It seems you believed that you were getting one new share for every 2 shares you held. This is completely wrong. What you got was the right to buy one new share at .8 of one cent for every two shares you held.
But as robbo24 says that is now in the past and the ship has sailed on that one.
By the way most did not take up this offer to buy one new share for every two held so you are probably not much worse off that most holders. Maybe in time you will be better off if the company does not get production underway.
That is the strange thing - for varying reasons I couldnt participate in the issue, however my account now says I own 50% more share than i used to and that it was free, hence my average price has dropped. This was not something I enacted through my account, so some other entity has changed it (maybe ANZ have just stuffed up). ie I used to own 1,000 shares at 5c each, now I own 1,500, at 3.33c (made up numbers, I hold a few more than that).
That also happened to me, I don't exactly remember how much I originally had, but the average cost price has been lowered quite a bit and I did nothing to it, it just changed by itself which kind of makes it confusing. If anyone knows why this is the case please do tell.
Go into 'movements' next to the portfolio entry for NTL. Then either:
1. If you never took up the rights, delete the entry corresponding to the new issue, or else
2. Update the price you paid - 0.8c - and check the volume.
Thanks Bobcat - will do. Im more interested in how the change came about in the first place, I'd hate to sell what I dont have.

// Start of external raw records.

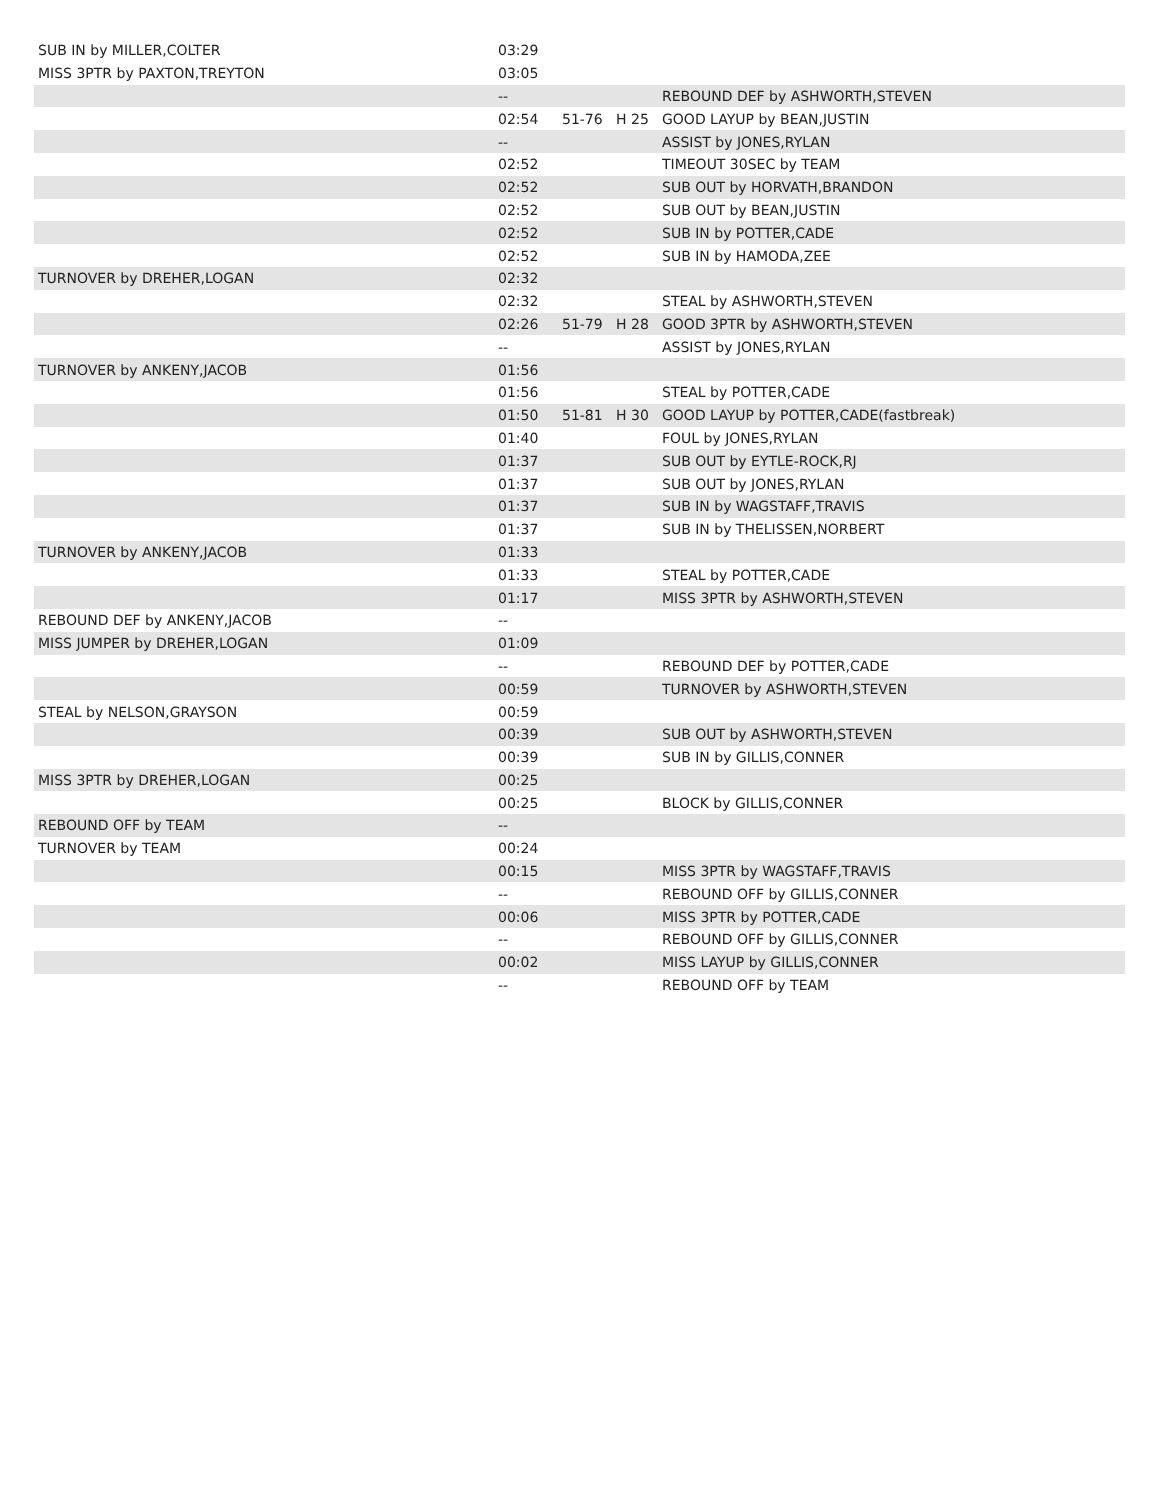| SUB IN by MILLER,COLTER | 03:29 | | | |
| MISS 3PTR by PAXTON,TREYTON | 03:05 | | | |
| | -- | | | REBOUND DEF by ASHWORTH,STEVEN |
| | 02:54 | 51-76 | H 25 | GOOD LAYUP by BEAN,JUSTIN |
| | -- | | | ASSIST by JONES,RYLAN |
| | 02:52 | | | TIMEOUT 30SEC by TEAM |
| | 02:52 | | | SUB OUT by HORVATH,BRANDON |
| | 02:52 | | | SUB OUT by BEAN,JUSTIN |
| | 02:52 | | | SUB IN by POTTER,CADE |
| | 02:52 | | | SUB IN by HAMODA,ZEE |
| TURNOVER by DREHER,LOGAN | 02:32 | | | |
| | 02:32 | | | STEAL by ASHWORTH,STEVEN |
| | 02:26 | 51-79 | H 28 | GOOD 3PTR by ASHWORTH,STEVEN |
| | -- | | | ASSIST by JONES,RYLAN |
| TURNOVER by ANKENY,JACOB | 01:56 | | | |
| | 01:56 | | | STEAL by POTTER,CADE |
| | 01:50 | 51-81 | H 30 | GOOD LAYUP by POTTER,CADE(fastbreak) |
| | 01:40 | | | FOUL by JONES,RYLAN |
| | 01:37 | | | SUB OUT by EYTLE-ROCK,RJ |
| | 01:37 | | | SUB OUT by JONES,RYLAN |
| | 01:37 | | | SUB IN by WAGSTAFF,TRAVIS |
| | 01:37 | | | SUB IN by THELISSEN,NORBERT |
| TURNOVER by ANKENY,JACOB | 01:33 | | | |
| | 01:33 | | | STEAL by POTTER,CADE |
| | 01:17 | | | MISS 3PTR by ASHWORTH,STEVEN |
| REBOUND DEF by ANKENY,JACOB | -- | | | |
| MISS JUMPER by DREHER,LOGAN | 01:09 | | | |
| | -- | | | REBOUND DEF by POTTER,CADE |
| | 00:59 | | | TURNOVER by ASHWORTH,STEVEN |
| STEAL by NELSON,GRAYSON | 00:59 | | | |
| | 00:39 | | | SUB OUT by ASHWORTH,STEVEN |
| | 00:39 | | | SUB IN by GILLIS,CONNER |
| MISS 3PTR by DREHER,LOGAN | 00:25 | | | |
| | 00:25 | | | BLOCK by GILLIS,CONNER |
| REBOUND OFF by TEAM | -- | | | |
| TURNOVER by TEAM | 00:24 | | | |
| | 00:15 | | | MISS 3PTR by WAGSTAFF,TRAVIS |
| | -- | | | REBOUND OFF by GILLIS,CONNER |
| | 00:06 | | | MISS 3PTR by POTTER,CADE |
| | -- | | | REBOUND OFF by GILLIS,CONNER |
| | 00:02 | | | MISS LAYUP by GILLIS,CONNER |
| | -- | | | REBOUND OFF by TEAM |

I believe ANZ securities take up rights in your portfolio automatically. My dad thought he had a lot more ATM shares for this very reason and sold a few more than he should have. I checked later and called ANZ and they confirmed that rights issues in their portfolio system show up as if you had taken up the rights. Hope this helps. Caveat emptor.... always check with the registry who are the final arbiter of how many shares your own.
All good information, thanks all - pleased to see we still live in an imperfect world where assumptions are the mother of all evil.